Unions have been responding to the Government’s National Resilience and Recovery Plan, which was unveiled on Tuesday (1st June).
The plan, which is valued at up to €5bn when taxation measures are included, makes provision for the Emergency Wage Subsidy Scheme (EWSS) to be extended, unchanged, until the end of September, and is to continue at another rate, as yet unconfirmed, until the end of the year.
More than 50,000 training scheme places, on digital and green job programmes, are also to be created under the plan, while plans to phase out the Pandemic Unemployment Payment (PUP) were also announced.
Congress general secretary Patricia King said: “The Pandemic Unemployment Payment (PUP) has proved integral to maintaining workers’ income and, hence, consumer demand and social solidarity throughout the public health emergency. When and how the PUP is withdrawn must be based on concrete evidence and not on baseless claims from a handful of employers that workers do not want to return to their jobs.”

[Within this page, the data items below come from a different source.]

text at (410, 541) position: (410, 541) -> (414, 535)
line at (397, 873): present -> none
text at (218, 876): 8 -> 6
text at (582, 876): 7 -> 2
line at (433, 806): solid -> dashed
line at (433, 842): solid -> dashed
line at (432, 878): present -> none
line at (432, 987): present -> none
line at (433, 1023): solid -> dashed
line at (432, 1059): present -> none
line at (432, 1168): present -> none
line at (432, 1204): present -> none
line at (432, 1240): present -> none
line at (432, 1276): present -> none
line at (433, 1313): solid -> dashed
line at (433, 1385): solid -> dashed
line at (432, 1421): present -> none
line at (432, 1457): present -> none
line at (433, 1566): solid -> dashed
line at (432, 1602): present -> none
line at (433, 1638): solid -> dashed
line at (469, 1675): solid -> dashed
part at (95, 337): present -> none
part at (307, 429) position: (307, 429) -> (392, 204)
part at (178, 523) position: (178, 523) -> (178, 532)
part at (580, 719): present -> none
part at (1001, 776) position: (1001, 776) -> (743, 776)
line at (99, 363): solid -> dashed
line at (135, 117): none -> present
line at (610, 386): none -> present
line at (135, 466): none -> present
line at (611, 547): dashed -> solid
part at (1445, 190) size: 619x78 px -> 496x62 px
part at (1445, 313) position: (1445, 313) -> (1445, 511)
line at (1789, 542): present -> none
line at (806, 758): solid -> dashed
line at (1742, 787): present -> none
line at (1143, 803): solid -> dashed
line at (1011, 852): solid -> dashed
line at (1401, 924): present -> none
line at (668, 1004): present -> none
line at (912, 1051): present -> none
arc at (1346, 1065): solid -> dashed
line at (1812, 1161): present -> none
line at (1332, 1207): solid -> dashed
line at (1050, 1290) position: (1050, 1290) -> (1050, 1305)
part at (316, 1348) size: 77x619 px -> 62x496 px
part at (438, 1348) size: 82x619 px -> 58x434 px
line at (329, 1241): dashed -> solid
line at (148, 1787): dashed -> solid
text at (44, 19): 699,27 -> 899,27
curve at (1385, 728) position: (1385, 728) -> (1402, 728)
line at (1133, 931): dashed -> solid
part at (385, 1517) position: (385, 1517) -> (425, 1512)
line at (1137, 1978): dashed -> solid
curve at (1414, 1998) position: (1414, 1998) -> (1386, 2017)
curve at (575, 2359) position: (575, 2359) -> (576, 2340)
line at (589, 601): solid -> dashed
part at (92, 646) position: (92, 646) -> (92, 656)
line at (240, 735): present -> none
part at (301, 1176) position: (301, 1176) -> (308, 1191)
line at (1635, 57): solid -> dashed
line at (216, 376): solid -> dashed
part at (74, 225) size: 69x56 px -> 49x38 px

Patricia added that the Government’s own target of 100,000 workers going back to work in May has been reached and the vacancy rate is on a per capita footing with the UK and US, where no PUP equivalent payment exists.
Speaking ahead of the publication of the plan on Tuesday, Fórsa general secretary Kevin Callinan emphasised the need for investment in public services, particularly in light of how valuable all public services had become during the pandemic.
Kevin said it was also essential to avoid a ‘cliff edge’ in Covid supports for workers and businesses, and emphasised the need for specific measures in sectors like aviation, where recovery is expected to take much longer.
He further emphasised Congress’s call that direct government grants to businesses, in the order of billions of Euros, must be conditional on a commitment by them to decent work and to retaining their workforce: “Fórsa repeatedly made the call for this type of conditionality to apply in the aviation industry, yet some aviation employers availed of state cash while making plans to slash their workforce, as we recently saw occur at Shannon Airport,” he said.
Patricia noted that the Government further suspended workers redundancy rights, “On the same day they are telling workers their income supports are being withdrawn is grossly anomalous and deeply unfair.
“If employers are unwilling to maintain the link with their workers through the wage subsidy scheme, they equally cannot be allowed to continue to have the protection of the freeze on redundancy rights,” she said.
Congress is calling for radical reform of the social safety net in the form of a shift away from flat-rated income supports to pay-related benefits and comprehensive universal public services, in line with EU standards.